Now the idea that tech companies deserve high PEs as a way to justify high market level PEs will remind investors with any sense of history of the Dot Com bubble. But the valuation of tech stocks today bears no resemblance to the bubble.
Today, technology stocks trade well below both the average and median PE ratio for tech stocks over the last 30 years and in fact the S&P 500 technology sector trades at a more than 10% discount to the market as a whole.
Instead of high PE ratios for individual tech stocks driving up the market PE ratio, the market cap of technology stocks has become a much bigger component of the market than it was in the past and since technology stocks deservedly trade at higher PE ratios than other sectors, this shift has deservedly increased the average PE of the market as a whole.
No less a value conscious investor than Warren Buffett commented on this shift at the most recent Berkshire Hathaway annual meeting, where he pointed to the fact that the largest companies in the S&P 500; Apple, Microsoft, Amazon, Facebook and Google generate far more cash per dollar of earnings than companies of the past. Buffett even went so far as to say that he’d like the holdings of his portfolio to look more like these companies, a sentiment he certainly never expressed during the Dot Com bubble.

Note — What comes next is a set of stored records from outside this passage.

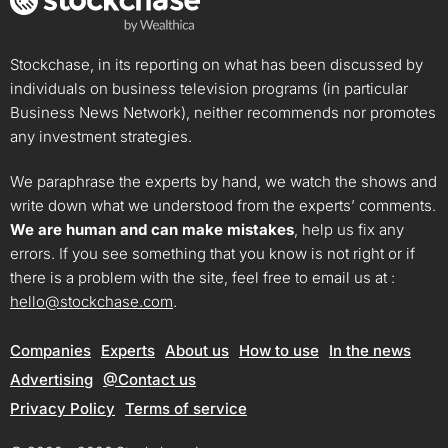
Stockchase, in its reporting on what has been discussed by
individuals on business television programs (in particular
Business News Network), neither recommends nor promotes
any investment strategies.
We paraphrase the experts by hand, we watch the shows and
write down what we understood from the experts’ comments.
We are human and can make mistakes
, help us fix any
errors. If you see something that you know is not right or if
there is a problem with the site, feel free to email us at :
hello@stockchase.com
.
Companies
Experts
About us
How to use
In the news
Advertising
@Contact us
Privacy Policy
Terms of service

Now none of this means that we think the market is not overvalued. Maybe it is. It just means that there are plausible arguments to be made that the market is fairly valued or even cheap. But at Ensemble Capital, we don’t think that making this determination is possible or necessary. We believe that many companies face so much uncertainty about their future that it is not possible to make a reasonable assessment of what they are worth. So we simply don’t own those companies.

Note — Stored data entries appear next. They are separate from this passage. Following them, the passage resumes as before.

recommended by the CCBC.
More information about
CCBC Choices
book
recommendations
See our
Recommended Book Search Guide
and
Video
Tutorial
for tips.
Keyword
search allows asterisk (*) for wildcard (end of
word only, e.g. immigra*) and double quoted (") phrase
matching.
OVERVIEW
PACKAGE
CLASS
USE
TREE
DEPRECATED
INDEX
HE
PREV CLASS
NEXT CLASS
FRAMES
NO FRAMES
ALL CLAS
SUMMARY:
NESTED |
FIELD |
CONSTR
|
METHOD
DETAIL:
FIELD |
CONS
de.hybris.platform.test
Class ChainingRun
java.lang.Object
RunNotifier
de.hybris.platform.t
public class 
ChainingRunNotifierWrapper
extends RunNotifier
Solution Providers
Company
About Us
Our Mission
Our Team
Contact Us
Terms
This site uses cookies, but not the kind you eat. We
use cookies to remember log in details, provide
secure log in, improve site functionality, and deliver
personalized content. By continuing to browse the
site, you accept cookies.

Instead, we limit our holdings to just 15 to 25 companies that we feel we can make a reasonable assessment of their fair value and which currently trade at a discount to that valuation. In any market, even during bubbles, there are always stocks trading at a discount. So long as we only focus on owning those stocks, we don’t think we need to spend much time contemplating whether the market as a whole is over or under valued.
That being said, we do note that today we are finding it more difficult to find high quality, competitively advantaged companies that trade at a discount than we have for a number of years. While portfolios under our management are still relatively fully invested, we rate a larger than average number of positions as Holds rather than Buys. This means that as cash enters our portfolios, either through new deposits or us trimming existing holdings, we are not fully investing the proceeds and so cash levels have begun to build in some cases. But far from being a call on the market, this cash is simply the residual of our decisions on individual stocks. Rather than waiting for a pullback in the market, this cash will be put to work when we complete research identifying new stocks with investment potential or when stocks in our portfolio in which we do not currently have a full position decline to more attractive levels.
While we don’t make investment decisions based on how the market as a whole is trading or even the underlying sectors, we do think it is notable that today approximately 80% of our portfolio holdings are members of the Technology, Industrials and Consumer Discretionary sectors and that each of these sectors are currently trading below their average PE ratios over the past 30 years. While this fact is not the reason why we own these stocks, it does show that the companies in our portfolio are members sectors that are trading at historically cheap valuations, even while the market as a whole is trading at a level above its historical average.
Ensemble Capital’s clients own shares of Apple (AAPL) and Alphabet (GOOGL).